They are There for a Reason!

News Flash – everyone currently in your life, in your orbit, is there for a reason. It’s taken me a long time, and a lot of running away, to understand this vital point. It doesn’t mean that if I’m being abused by someone I need to stick around and take more. It means that the person – and their behavior – for good or for ill, is meant to teach me a lesson. Once I grasp the lesson, the offensive behavior ceases to bother, or the Offender, exists my life.

I have a colleague who irritates me to no end. For some time, I fretted and fumed over this person’s negative attitude, convinced that if only they would change, then I could breath deeply and all would be well. Days of hoping and waiting for a shift toward the positive turned into weeks that turned into months. One day, as the bile of frustration was ebbing its way up through my throat, it dawned on me that maybe I was the one who needed to change! I’m not suggesting that their behavior was in any way acceptable, but instead of focusing on the other person as the solution to my angst, I focused on a concept we use in coaching – I asked myself, “where do I have agency?” In other words, what type of adjustment in my own attitude, or behavior, could make a positive impact on my wellbeing?

As I turned the focus away from my colleague and onto myself, I realized that I possessed the very same negativity bias and trait of defeatism that was causing me such bother when issuing from them! My colleague was acting as a mirror, reflecting back to me a tendency of my own that I’d rather deny or ignore. The place where I had agency was in my own attitude and behavior. Instead of continuing to pursue the track of setting my colleague straight, I instead went about adjusting my own attitude, diligently watching for my own negativity bias to rear its unhelpful head. The long standing irritation that I’d felt toward my colleague soon faded away, and it didn’t take long before my colleague’s negative attitude followed suit.

What you see isn’t always what’s really there!

I was taking a walk in the neighborhood yesterday when I noticed the upstairs window of a home across the street was open. I also noticed there was no screen on the window and saw two objects sitting on the ledge. One of the objects was small and round, a glass of some sort. The other object was white, about 1/2 foot tall, a bit larger toward the base and small and roundish toward the top. I didn’t have my glasses on so I had to keep squinting to make out the shape, something bird-like. I thought to myself “it looks like a Dove ” and proceeded to make up a story in my mind that it must be a Dove and the window was open to let it fly out of the house. Thinking back on this now it seems rather silly – who would have a Dove in an upstairs window, much less a Dove that was trained to go outside and come back? I finally decided to put on my glasses and low and behold it was a bottle!

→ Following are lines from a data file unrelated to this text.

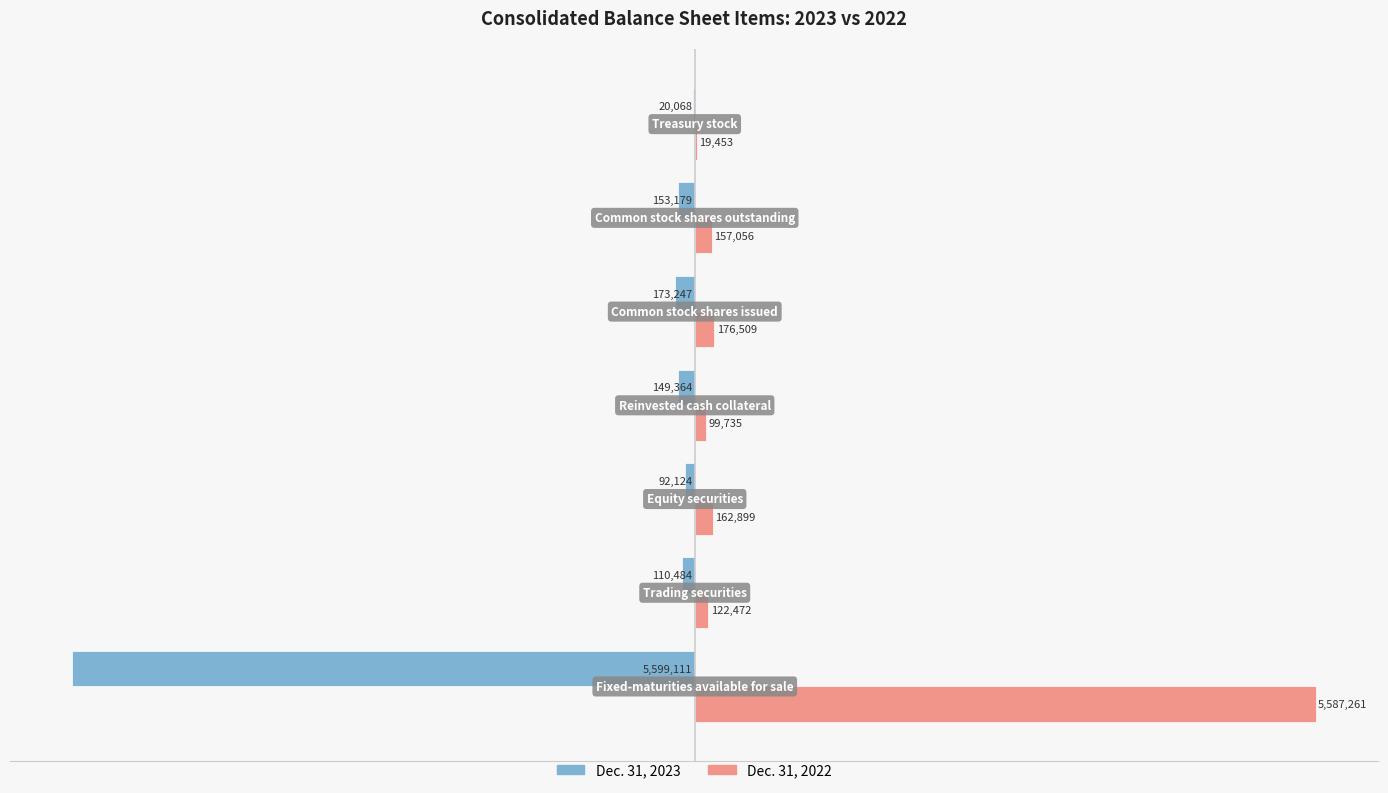

What are all the series names shown in the legend?

Dec. 31, 2023, Dec. 31, 2022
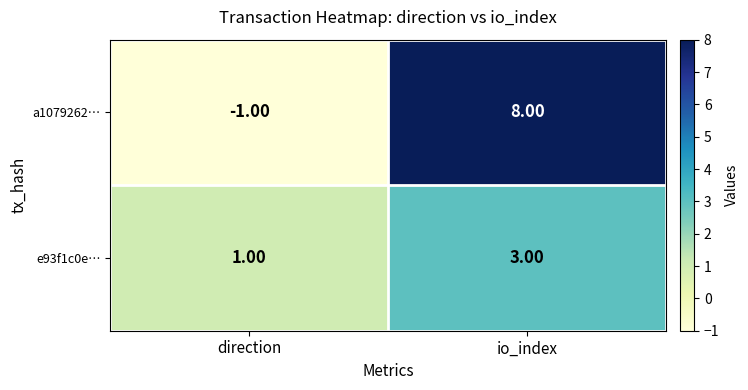

List the series in order of their peak value, highest first.

a1079262…, e93f1c0e…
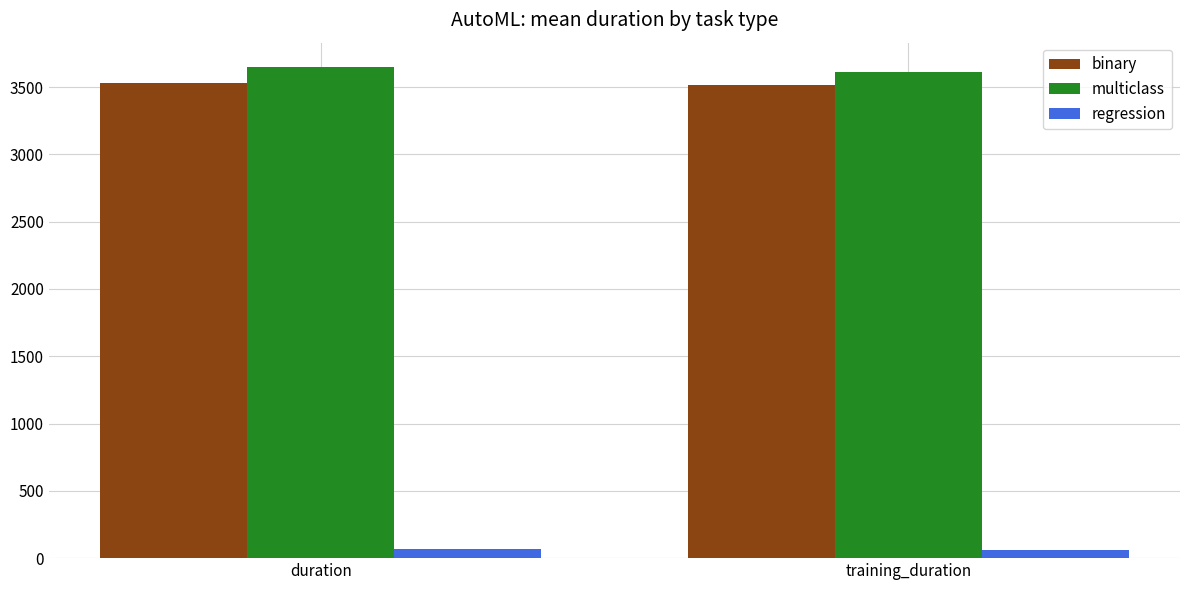

What is the maximum value shown in the chart?

3647.3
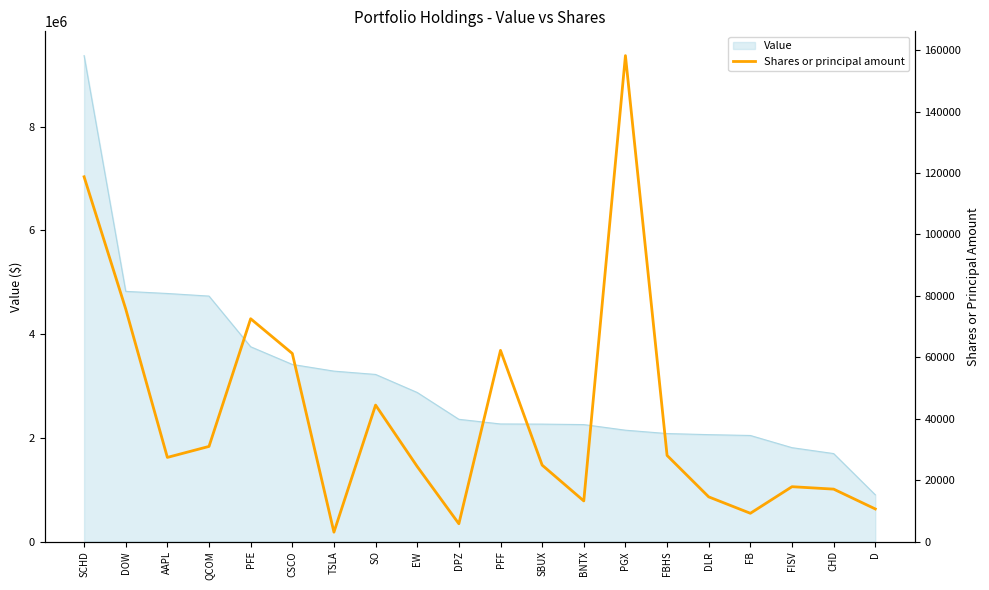

How many points are lower than both their immediate neighbors (excluding endpoints)?

5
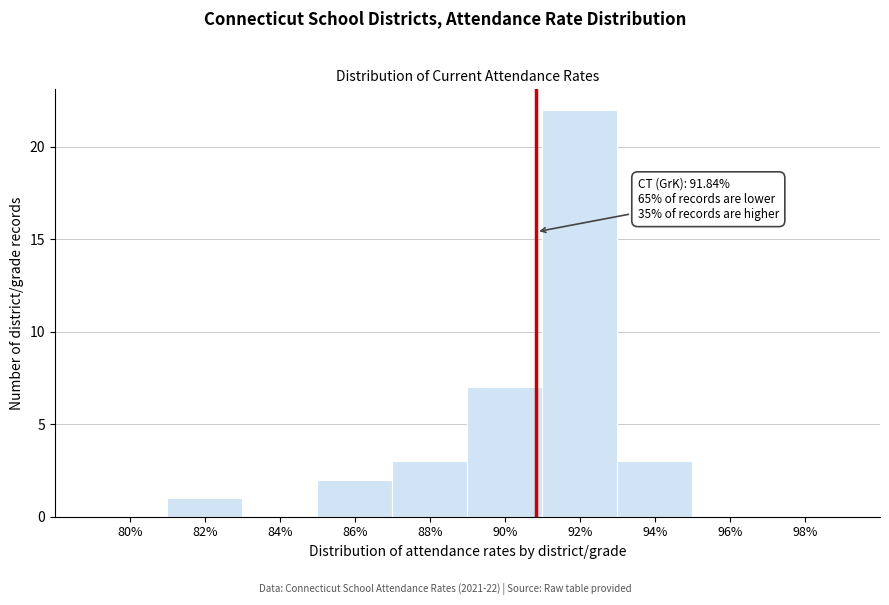

Reading left to right, extract all data points from this chart.

80%=0	82%=1	84%=0	86%=2	88%=3	90%=7	92%=22	94%=3	96%=0	98%=0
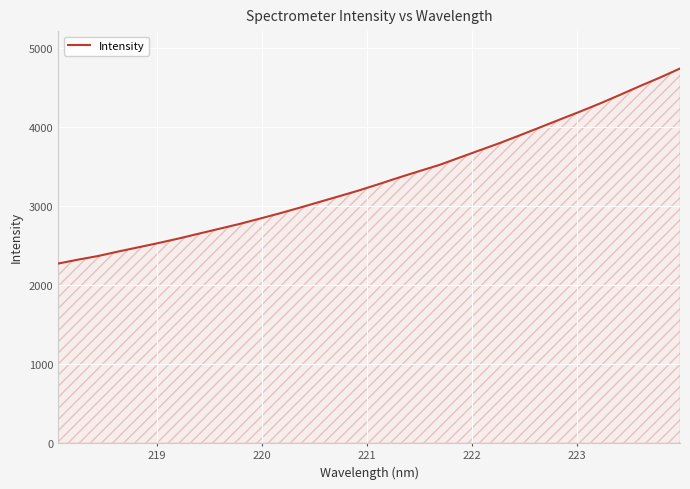

What is the maximum value shown in the chart?

4738.7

This experience brought home the point that what I see (or more aptly, what I think I see) isn’t always what’s really there. In fact, what I’m seeing is, all too often, simply a figment of my imagination. I’ve noticed that when it comes to an object in the upstairs window of a neighbor’s home that’s one thing; but when these mistakes hit closer to my home – like in my relationships – that’s another matter entirely. Too often I can see the look on someone’s face and immediately jump to a conclusion – Dove rather than Bottle – and before I know it I’ve created a whole novel based on conjecture from one look or a gesture.

This happened the other day in a meeting. I made an announcement that I expected would bring sequels of delight from my coworkers. I caught a look on the face of one colleague that I saw as disappointment. I proceeded to challenge her reaction and, Things Not Being What They Seem, I was quickly put in my place when she said she was actually just feeling surprised. I took her at her word, trusting that she knew her insides better than I.

The moral of this story is a reminder to not take things, or gestures (unless they are blatantly rude!), or much of anything else at face value. It’s much wiser to ask, or seek clarification, instead of assuming (we all know what that breaks down to) that what I think that I’m seeing is actually there!